Plusieurs entreprises telles que Scopelec, Sogetrel, acteurs de référence sur leur marché, mais aussi des plus petites, telles que Fortel ou Liazo, ont été séduites par les valeurs du projet et ont d’ores et déjà accepté de jouer le jeu en accueillant des stagaires. Et Florian du Boÿs a déjà l’assurance que la moitié des stagiaires de la première promotion aura un poste à l’issue de la formation. La difficulté réside plus en amont dans le fait de trouver des candidats suffisamment motivés pour suivre la formation. C’est le rôle de l’école de la deuxième chance de susciter des vocations parmi les jeunes que lui envoient les missions locales.
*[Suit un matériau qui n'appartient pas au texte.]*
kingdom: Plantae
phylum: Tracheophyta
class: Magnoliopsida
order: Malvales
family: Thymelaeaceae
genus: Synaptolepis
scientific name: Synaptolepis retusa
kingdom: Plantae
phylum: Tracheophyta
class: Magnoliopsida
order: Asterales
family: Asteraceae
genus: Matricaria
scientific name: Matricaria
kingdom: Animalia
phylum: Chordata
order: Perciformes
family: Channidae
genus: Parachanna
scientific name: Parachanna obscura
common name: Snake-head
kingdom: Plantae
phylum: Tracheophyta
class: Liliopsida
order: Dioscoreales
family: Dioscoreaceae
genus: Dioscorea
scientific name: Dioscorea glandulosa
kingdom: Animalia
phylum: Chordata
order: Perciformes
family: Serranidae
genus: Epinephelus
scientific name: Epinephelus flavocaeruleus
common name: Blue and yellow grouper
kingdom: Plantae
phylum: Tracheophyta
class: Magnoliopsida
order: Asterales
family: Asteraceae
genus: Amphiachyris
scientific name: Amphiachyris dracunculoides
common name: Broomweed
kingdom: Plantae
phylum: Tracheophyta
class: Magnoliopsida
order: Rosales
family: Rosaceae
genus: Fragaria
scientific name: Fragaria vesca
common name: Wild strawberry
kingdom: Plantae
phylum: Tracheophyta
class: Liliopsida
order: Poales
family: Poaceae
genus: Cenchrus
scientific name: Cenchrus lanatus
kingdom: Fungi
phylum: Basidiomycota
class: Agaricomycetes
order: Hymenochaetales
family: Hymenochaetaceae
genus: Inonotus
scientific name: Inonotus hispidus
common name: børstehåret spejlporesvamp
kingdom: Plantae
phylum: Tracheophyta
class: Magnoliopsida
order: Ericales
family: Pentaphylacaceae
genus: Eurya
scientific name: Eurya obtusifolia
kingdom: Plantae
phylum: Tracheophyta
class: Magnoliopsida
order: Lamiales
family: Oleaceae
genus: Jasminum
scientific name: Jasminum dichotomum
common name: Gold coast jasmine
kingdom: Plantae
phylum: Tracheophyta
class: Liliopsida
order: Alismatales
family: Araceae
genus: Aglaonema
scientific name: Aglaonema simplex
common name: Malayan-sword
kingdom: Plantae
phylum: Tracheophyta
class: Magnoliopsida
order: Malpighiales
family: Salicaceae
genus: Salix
C’est le fonds de dotation Impala Avenir qui assure le financement de ce premier cursus monté avec avec l’Ecole de la deuxième chance de Seine-et-Marne. À raison de 3 promotions de 16 élèves par an, et moyennant 3.000 € de frais de scolarité par élève, le budget annuel de ce cursus de techniciens de déploiement fibre de l’école des plombiers du numérique s’élève donc à 150.000 €. Un budget auquel il faut ajouter les 70.000 € du plateau technique qui permet aux jeunes d’apprendre à manipuler les outils qu’ils rencontreront dans leurs entreprises. Plusieurs entreprises telles que Alphalink, Interxion et Caritas accompagnent déjà I’école via leurs dons. Le fonds de dotation Impala Avenir ayant le statut de fondation, les entreprises qui souhaitent faire un don ont la possibilité de déduire de leur impôt dur les sociétés 60% des sommes versées.

L’école des plombiers du numériques ayant vocation a essaimer, deux autres cursus de techniciens de déploiement fibre sont en passe de se monter à Bordeaux – en partenariat avec les Apprentis d’Auteuil (qui, porte le dispositif E2C) – et à Marseille – également avec les Apprentis d’Auteuil et partenariat avec l’E2C. L’un et l’autre pourraient démarrer en janvier. En parallèle, Impala Avenir prépare un second cursus de technicien datacenter toujours sous le label de l’école des plombiers du numérique, en partenariat avec la fédération d’entreprises France datacenter. Un cursus qui nécessite cette fois de construire entièrement le programme pédagogique, et qui consiste à former des techniciens capables d’effectuer les opérations de rackage (installation d’équipements dans des baies) et de câblage (raccordement au réseau) en datacenter en lieu et place des ingénieurs.